ま、コマツのガンダムの話もあながちなくもないのだろうけど…… まだ三十年後のことだろうか。
階段を登ると、視界が開けふぉれすとビルがそびえていた。
「あれ……」
こんなだったっけ。
深夜の一時、終電が終わったこんな時間に帰ることは何度かあった。そのときは営業車を使うのだが、くたくたに疲れていてまっすぐ駐車場に向かって歩いてる。じっくりとビルを眺めることなんてない。ふぉれすとビルはいつもとは雰囲気が違っていた。
照明はすでに消えている。展望レストランは一〇時三〇分までやっていて、その時間まではビルの内側から照明を透過させ幾何学的な柱と梁の構造を輝かせている。だが、この時間では真っ暗だ。
分譲住宅やアパートが建っているエリアはあえて少し距離を取っている。その方が精神衛生上よろしいということでだ。コンビニも五百メートル下に離れている。この場所は孤立していた。
闇の中にぼんやりとシルエットだけが浮かぶ巨大建造物は岩山や要塞のようで、いつも通勤しているオフィスビルというよりも得体の知れないなにかが住んでそうだ。
人工的に造られた街であった。暗い夜空の底にあって、その作り物の街は光の届かない海底の魚礁のようだ。造られたばかりでまだ魚が居着いていない。
違和感は小学生の頃、学校に宿泊体験をしたときの感慨に近い。いつもの場所がいつもの場所じゃない。ここは何処なんだと思う。こんな山の中を切り開いてビルを造るということがとても異質だと気づかされる。
ヤオヨロズふぉれすとは開発途中だった。今後、ホテルやホテルと一緒になった第二のオフィス棟も建設予定だ。でも、夢の未来都市という喧伝とは逆にゴーストタウンのように思えた。鉱山街や軍艦島、百年、千年後の未来に行って、すでに廃墟となったビルを眺めているように錯覚する。

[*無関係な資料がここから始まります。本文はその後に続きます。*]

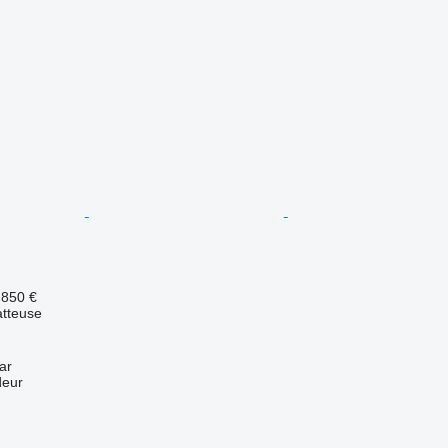
.850 €
tteuse
ar
deur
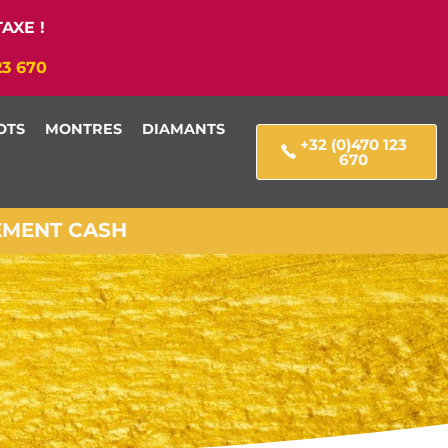
AXE !
23 670
OTS
MONTRES
DIAMANTS
+32 (0)470 123
670
IEMENT CASH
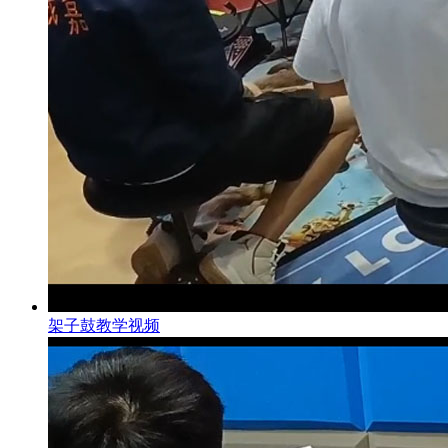
架子鼓教学视频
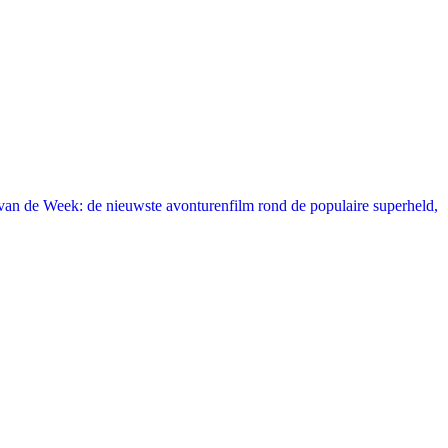
an de Week: de nieuwste avonturenfilm rond de populaire superheld,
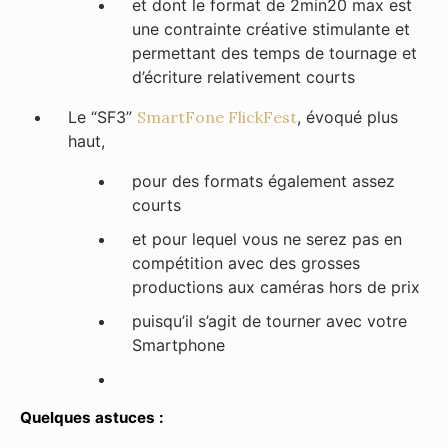
et dont le format de 2min20 max est
une contrainte créative stimulante et
permettant des temps de tournage et
d’écriture relativement courts
Le “SF3”
SmartFone FlickFest
, évoqué plus
haut,
pour des formats également assez
courts
et pour lequel vous ne serez pas en
compétition avec des grosses
productions aux caméras hors de prix
puisqu’il s’agit de tourner avec votre
Smartphone
Quelques astuces :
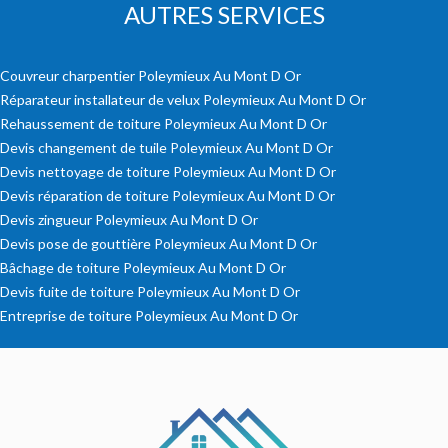
AUTRES SERVICES
Couvreur charpentier Poleymieux Au Mont D Or
Réparateur installateur de velux Poleymieux Au Mont D Or
Rehaussement de toiture Poleymieux Au Mont D Or
Devis changement de tuile Poleymieux Au Mont D Or
Devis nettoyage de toiture Poleymieux Au Mont D Or
Devis réparation de toiture Poleymieux Au Mont D Or
Devis zingueur Poleymieux Au Mont D Or
Devis pose de gouttière Poleymieux Au Mont D Or
Bâchage de toiture Poleymieux Au Mont D Or
Devis fuite de toiture Poleymieux Au Mont D Or
Entreprise de toiture Poleymieux Au Mont D Or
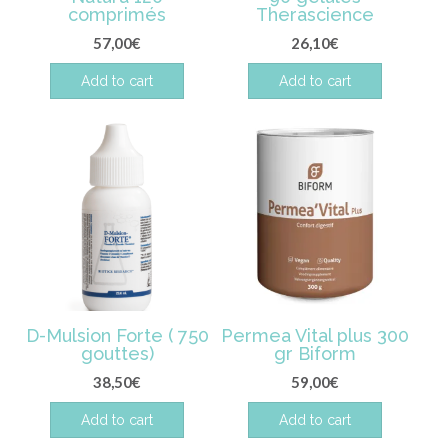
comprimés
Therascience
57,00
€
26,10
€
Add to cart
Add to cart
D-Mulsion Forte ( 750
Permea Vital plus 300
gouttes)
gr Biform
38,50
€
59,00
€
Add to cart
Add to cart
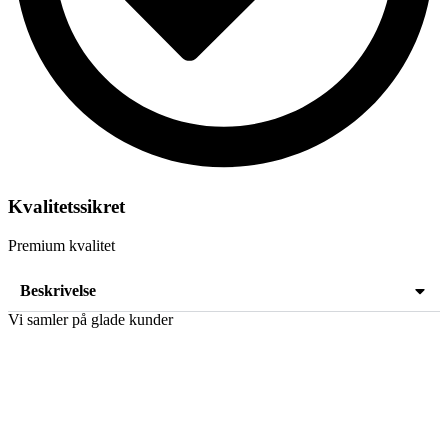
Kvalitetssikret
Premium kvalitet
Beskrivelse
Vi samler på glade kunder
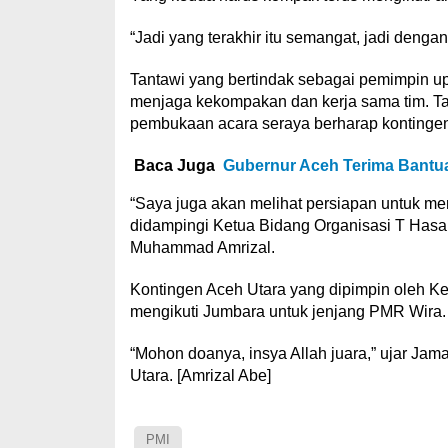
“Jadi yang terakhir itu semangat, jadi den
Tantawi yang bertindak sebagai pemimpin up
menjaga kekompakan dan kerja sama tim. Tan
pembukaan acara seraya berharap kontingen 
Baca Juga
Gubernur Aceh Terima Bantua
“Saya juga akan melihat persiapan untuk me
didampingi Ketua Bidang Organisasi T Ha
Muhammad Amrizal.
Kontingen Aceh Utara yang dipimpin oleh K
mengikuti Jumbara untuk jenjang PMR Wira.
“Mohon doanya, insya Allah juara,” ujar Ja
Utara. [Amrizal Abe]
PMI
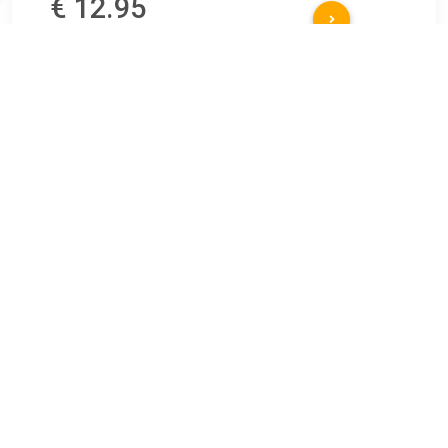
€ 12.95
Verzenden: € 5.95
1-2 werkdagen
€ 14.77
Verzenden: € 7.49
Voorradig.
€ 16.00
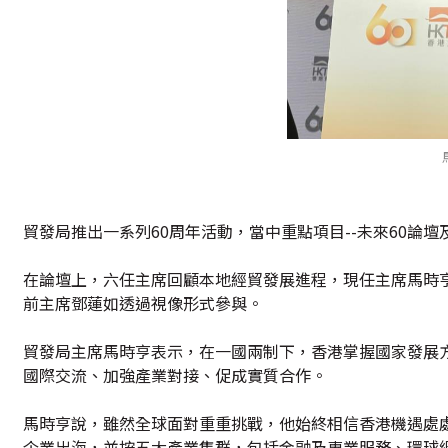
貿發局推出一系列60周年活動，當中重點項目--未來60論壇
在論壇上，六任主席回顧本地經貿發展進程，現任主席馬時
前主席鄧蓮如透過視像形式參與。
貿發局主席馬時亨表示，在一國兩制下，香港掌握國家發展
國際交流、加強產業對接、促成實質合作。
馬時亨說，雖然全球面對重重挑戰，他始終相信香港機遇處
企業出海，並按五大產業集群，包括金融及專業服務、環球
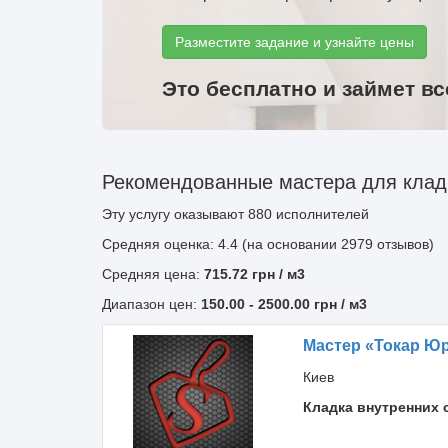
Разместите задание и узнайте цены
Это бесплатно и займет вс
Рекомендованные мастера для кладк
Эту услугу оказывают
880
исполнителей
Средняя оценка: 4.4 (на основании 2979 отзывов)
Средняя цена:
715.72
грн
/ м3
Диапазон цен:
150.00
-
2500.00
грн / м3
Мастер «Токар Ю
Киев
Кладка внутренних 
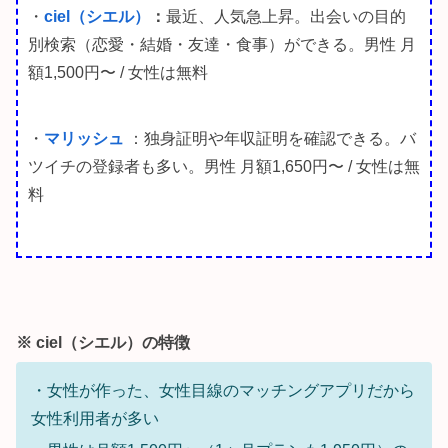
・
ciel（シエル）
：
最近、人気急上昇。出会いの目的
別検索（恋愛・結婚・友達・食事）ができる。男性 月
額1,500円〜 / 女性は無料
・
マリッシュ
：独身証明や年収証明を確認できる。バ
ツイチの登録者も多い。男性 月額1,650円〜 / 女性は無
料
※ ciel（シエル）の特徴
・女性が作った、女性目線のマッチングアプリだから
女性利用者が多い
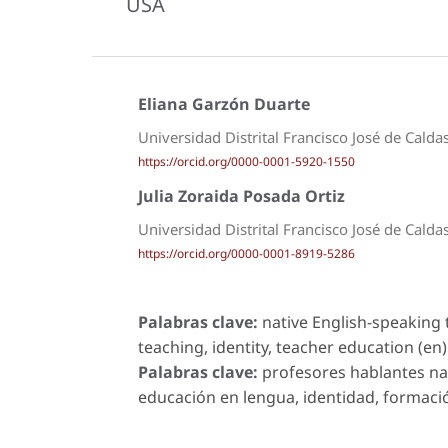
USA
Eliana Garzón Duarte
Universidad Distrital Francisco José de Calda
https://orcid.org/0000-0001-5920-1550
Julia Zoraida Posada Ortiz
Universidad Distrital Francisco José de Calda
https://orcid.org/0000-0001-8919-5286
Palabras clave:
native English-speaking 
teaching, identity, teacher education (en)
Palabras clave:
profesores hablantes nat
educación en lengua, identidad, formació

たとえば千年後にこのふぉれすとは遺跡となって残るのだろうか。
有史以来、巨大建造物は遺跡として現代まで残っているものがたくさんある。現代の人類が作り出した巨大な建造物のうちいくつが残るのだろう。
現代では高層のビルは珍しいものではない。たくさんある。その時代の一番大きなものは文化遺産として残るだろうけど、そうでないものはきっと残らない。

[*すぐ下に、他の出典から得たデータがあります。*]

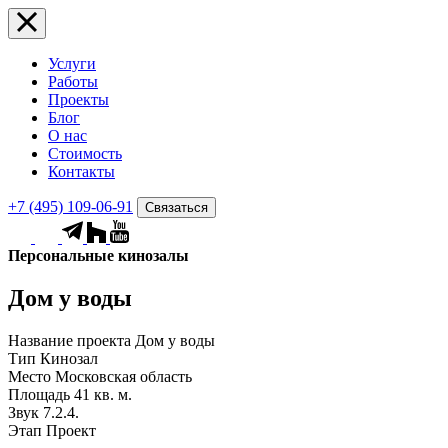
Услуги
Работы
Проекты
Блог
О нас
Стоимость
Контакты
+7 (495) 109-06-91
Связаться
Персональные кинозалы
Дом у воды
Название проекта
Дом у воды
Тип
Кинозал
Место
Московская область
Площадь
41 кв. м.
Звук
7.2.4.
Этап
Проект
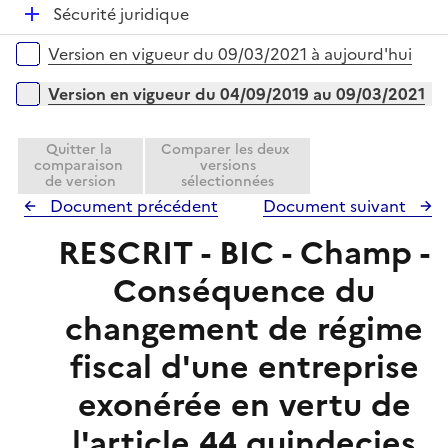
l
e
D
Sécurité juridique
p
i
r
é
l
e
Versions sur la période
Version en vigueur du 09/03/2021 à aujourd'hui
p
i
r
l
e
Version en vigueur du 04/09/2019 au 09/03/2021
i
r
e
Quitter la
Comparer les deux
r
comparaison
versions
de version
sélectionnées
Document précédent
Document suivant
RESCRIT - BIC - Champ -
Conséquence du
changement de régime
fiscal d'une entreprise
exonérée en vertu de
l'article 44 quindecies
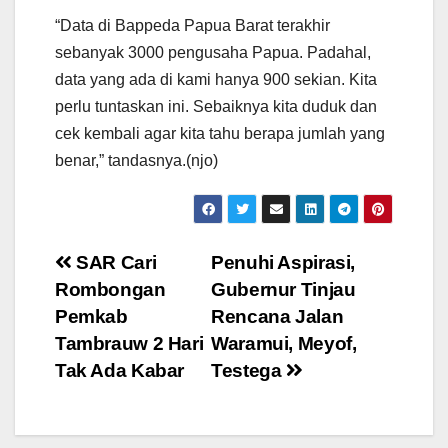
“Data di Bappeda Papua Barat terakhir
sebanyak 3000 pengusaha Papua. Padahal,
data yang ada di kami hanya 900 sekian. Kita
perlu tuntaskan ini. Sebaiknya kita duduk dan
cek kembali agar kita tahu berapa jumlah yang
benar,” tandasnya.(njo)
Post
SAR Cari
Penuhi Aspirasi,
Rombongan
Gubernur Tinjau
navigation
Pemkab
Rencana Jalan
Tambrauw 2 Hari
Waramui, Meyof,
Tak Ada Kabar
Testega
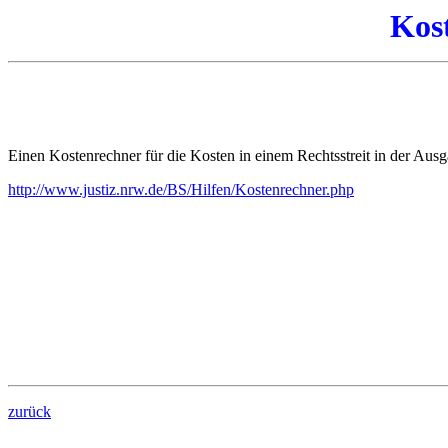
Kos
Einen Kostenrechner für die Kosten in einem Rechtsstreit in der Ausg
http://www.justiz.nrw.de/BS/Hilfen/Kostenrechner.php
zurück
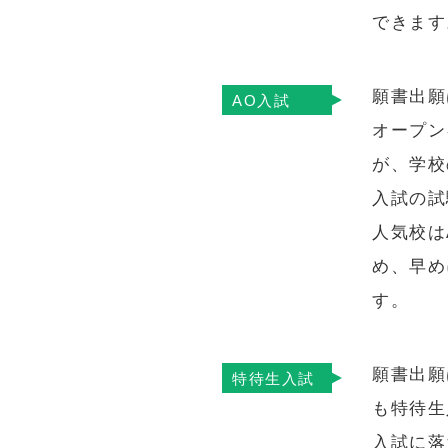
できます
願書出願
AO入試
オープン
が、学校
入試の試
人気校は
め、早め
す。
願書出願
特待生入試
も特待生
入試に落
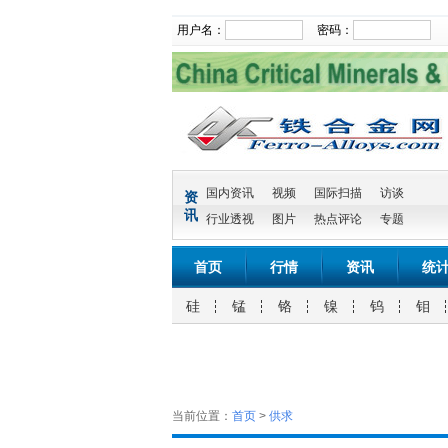
用户名：
密码：
国内资讯
视频
国际扫描
访谈
资
讯
行业透视
图片
热点评论
专题
首页
行情
资讯
统
硅
锰
铬
镍
钨
钼
当前位置：
首页
>
供求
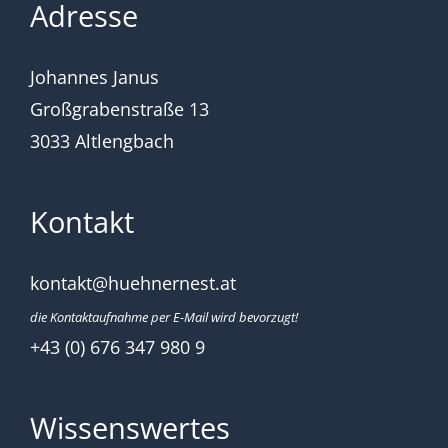
Adresse
Johannes Janus
Großgrabenstraße 13
3033 Altlengbach
Kontakt
kontakt@huehnernest.at
die Kontaktaufnahme per E-Mail wird bevorzugt!
+43 (0) 676 347 980 9
Wissenswertes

ここはどうか? ふぉれすとビルは国内で見ても、それほど高層な訳ではない。ただ、それまでの鉄とコンクリートによるものとは違い、本格的な木造のものとしては初めての高層建築として知られていた。どうしても後世へ継承しなければならない価値がそこにあるだろうか。そうでないなら、建物としての機能が必要じゃなくなったときに失われるだろう。
廃墟になるのだろうか。いや、廃墟にさえなれないかもしれないと思う。廃墟として遺跡として保存されるならいい。そうではなくて全くの更地になって、いつしか森に覆われてしまうか、その上にまた新たななにかが建設されるか。
ほんとうは、すべての巨大な建造物は廃墟となる栄誉を目標に造られているのかもしれない。